In summary, our results have shown that bacteria are common inhabitants of floral nectar of South African plants, and their communities are characterized by low species richness and moderate phylogenetic diversity. Moreover, we have identified osmotolerance, catalase activity and the ability to grow under microaerobiosis as traits that might help bacteria to overcome important factors limiting their survival and/or growth in nectar. Future work should clarify the role of bacteria within the plant–yeast–pollinator system and might help to fill a conspicuous gap in our knowledge of ecological interactions involving macro- and microorganisms at the intersection of several kingdoms.

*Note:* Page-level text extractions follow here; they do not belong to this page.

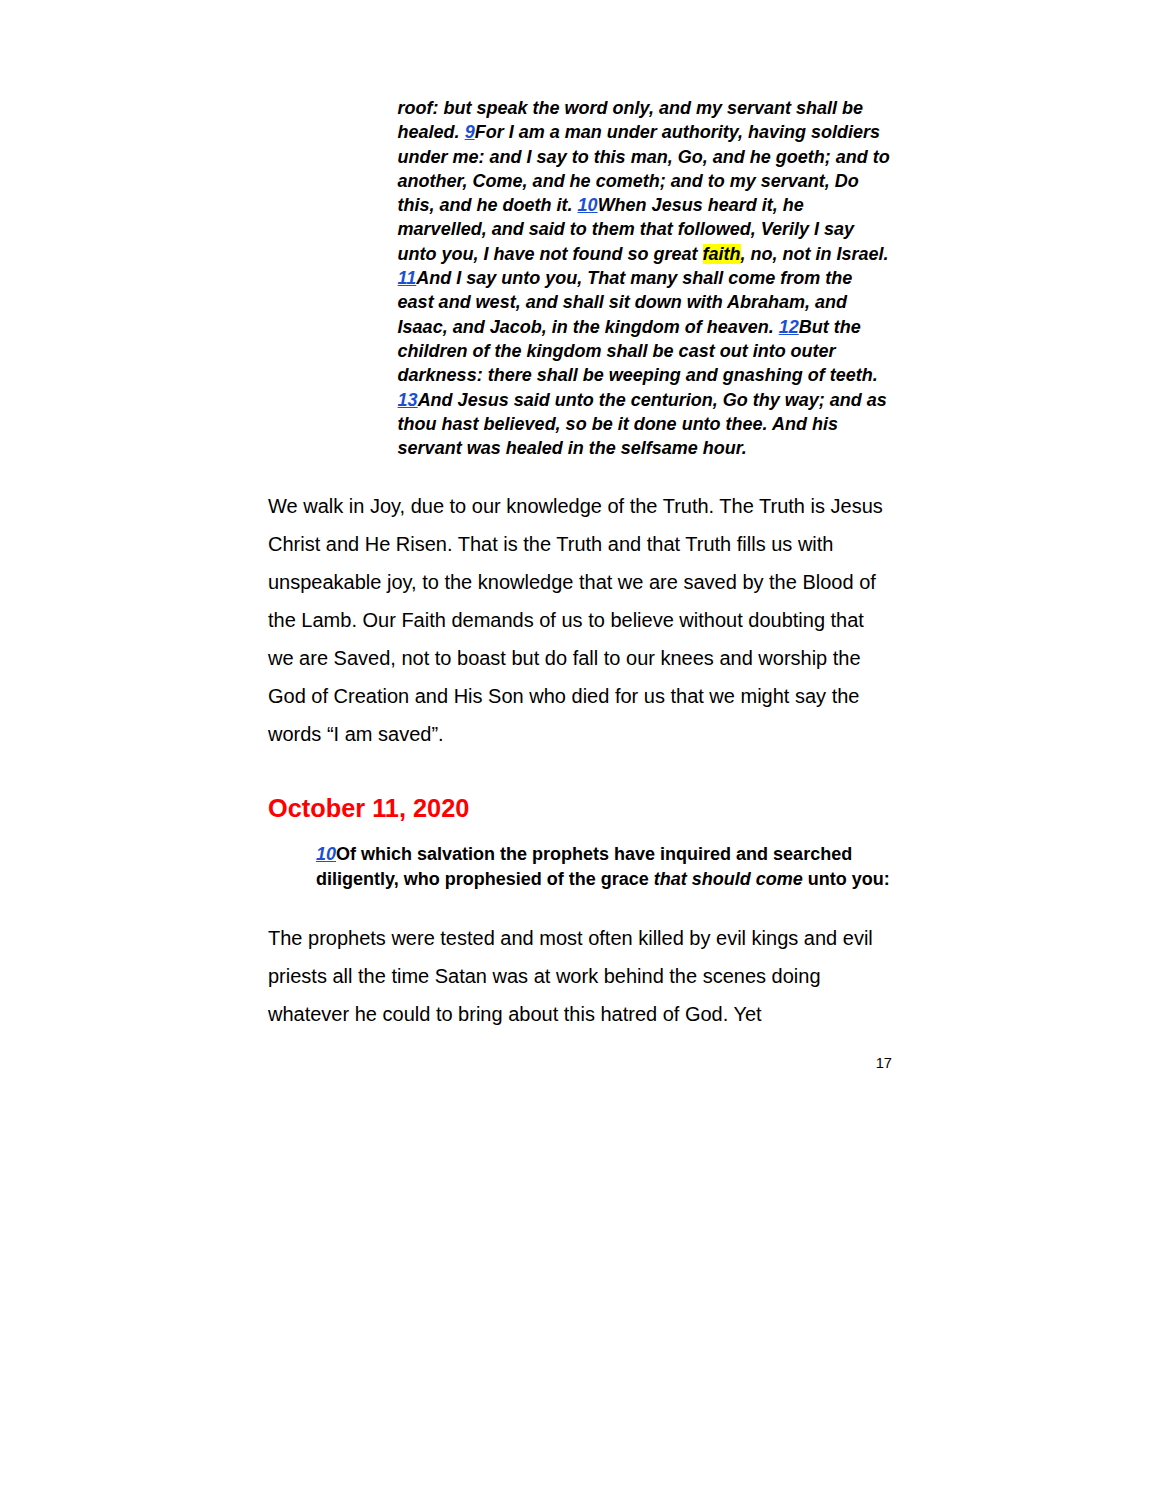roof: but speak the word only, and my servant shall be healed. 9 For I am a man under authority, having soldiers under me: and I say to this man, Go, and he goeth; and to another, Come, and he cometh; and to my servant, Do this, and he doeth it. 10 When Jesus heard it, he marvelled, and said to them that followed, Verily I say unto you, I have not found so great faith, no, not in Israel. 11 And I say unto you, That many shall come from the east and west, and shall sit down with Abraham, and Isaac, and Jacob, in the kingdom of heaven. 12 But the children of the kingdom shall be cast out into outer darkness: there shall be weeping and gnashing of teeth. 13 And Jesus said unto the centurion, Go thy way; and as thou hast believed, so be it done unto thee. And his servant was healed in the selfsame hour.
We walk in Joy, due to our knowledge of the Truth. The Truth is Jesus Christ and He Risen. That is the Truth and that Truth fills us with unspeakable joy, to the knowledge that we are saved by the Blood of the Lamb. Our Faith demands of us to believe without doubting that we are Saved, not to boast but do fall to our knees and worship the God of Creation and His Son who died for us that we might say the words “I am saved”.
October 11, 2020
10 Of which salvation the prophets have inquired and searched diligently, who prophesied of the grace that should come unto you:
The prophets were tested and most often killed by evil kings and evil priests all the time Satan was at work behind the scenes doing whatever he could to bring about this hatred of God. Yet
17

We thank Prof. S. D. Johnson for logistical support and hospitality and R. G. Albaladejo, H. Burger, V. Ferrero, J. Rodger, P. Rymer, A. Shuttleworth and S. Steenhuisen for field assistance. This work was supported by funds from the Consejería de Innovación, Ciencia y Empresa, Junta de Andalucía (Proyecto de Excelencia P09-RNM-4517 to C.M.H.), and Ministerio de Ciencia e Innovación (Juan de la Cierva Programme to C.dV.). Beatriz Guzmán is gratefully acknowledged for her assistance with phylogenetic analyses.

Note added in proof

During the pre-print processing of the present work, the authors became aware of the publication of an article addressing the study of nectar bacterial communities in three species of cultivated plants (Fridman et al., 2012. Bacterial communities in floral nectar. Environmental Microbiology Reports, 4(1):97-104.)